Saved entries

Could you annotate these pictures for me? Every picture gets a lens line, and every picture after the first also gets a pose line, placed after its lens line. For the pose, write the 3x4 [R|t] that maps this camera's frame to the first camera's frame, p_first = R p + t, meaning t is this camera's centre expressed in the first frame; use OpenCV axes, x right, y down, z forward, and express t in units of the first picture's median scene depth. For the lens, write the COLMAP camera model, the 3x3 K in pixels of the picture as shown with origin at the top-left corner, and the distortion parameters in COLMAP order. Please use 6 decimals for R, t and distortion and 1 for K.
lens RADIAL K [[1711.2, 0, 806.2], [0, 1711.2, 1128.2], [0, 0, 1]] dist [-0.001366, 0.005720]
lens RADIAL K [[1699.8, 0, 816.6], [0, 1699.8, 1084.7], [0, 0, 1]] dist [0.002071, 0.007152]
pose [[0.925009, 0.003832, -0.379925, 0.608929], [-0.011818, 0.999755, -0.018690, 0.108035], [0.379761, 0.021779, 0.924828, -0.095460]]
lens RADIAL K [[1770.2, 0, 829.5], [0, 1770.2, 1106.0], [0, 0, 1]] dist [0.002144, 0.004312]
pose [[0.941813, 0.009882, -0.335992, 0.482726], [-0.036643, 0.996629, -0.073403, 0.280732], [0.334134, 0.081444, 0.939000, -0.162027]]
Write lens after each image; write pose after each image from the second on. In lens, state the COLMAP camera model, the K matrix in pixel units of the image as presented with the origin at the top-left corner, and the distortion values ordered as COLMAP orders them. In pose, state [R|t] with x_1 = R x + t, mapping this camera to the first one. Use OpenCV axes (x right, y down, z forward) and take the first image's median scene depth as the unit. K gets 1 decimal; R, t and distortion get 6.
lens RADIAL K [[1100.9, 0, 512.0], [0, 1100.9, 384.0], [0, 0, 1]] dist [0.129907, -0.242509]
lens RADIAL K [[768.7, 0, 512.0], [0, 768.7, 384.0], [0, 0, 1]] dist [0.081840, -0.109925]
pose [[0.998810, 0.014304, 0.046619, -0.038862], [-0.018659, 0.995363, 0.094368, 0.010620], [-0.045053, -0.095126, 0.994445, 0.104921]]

## PROBLEM REQUIREMENTS
Exactly as they appear, write out the lines from the one containing "Write lens after" through the final line of the entries above, both included.

## TASK SOLUTION
Write lens after each image; write pose after each image from the second on. In lens, state the COLMAP camera model, the K matrix in pixel units of the image as presented with the origin at the top-left corner, and the distortion values ordered as COLMAP orders them. In pose, state [R|t] with x_1 = R x + t, mapping this camera to the first one. Use OpenCV axes (x right, y down, z forward) and take the first image's median scene depth as the unit. K gets 1 decimal; R, t and distortion get 6.
lens RADIAL K [[1100.9, 0, 512.0], [0, 1100.9, 384.0], [0, 0, 1]] dist [0.129907, -0.242509]
lens RADIAL K [[768.7, 0, 512.0], [0, 768.7, 384.0], [0, 0, 1]] dist [0.081840, -0.109925]
pose [[0.998810, 0.014304, 0.046619, -0.038862], [-0.018659, 0.995363, 0.094368, 0.010620], [-0.045053, -0.095126, 0.994445, 0.104921]]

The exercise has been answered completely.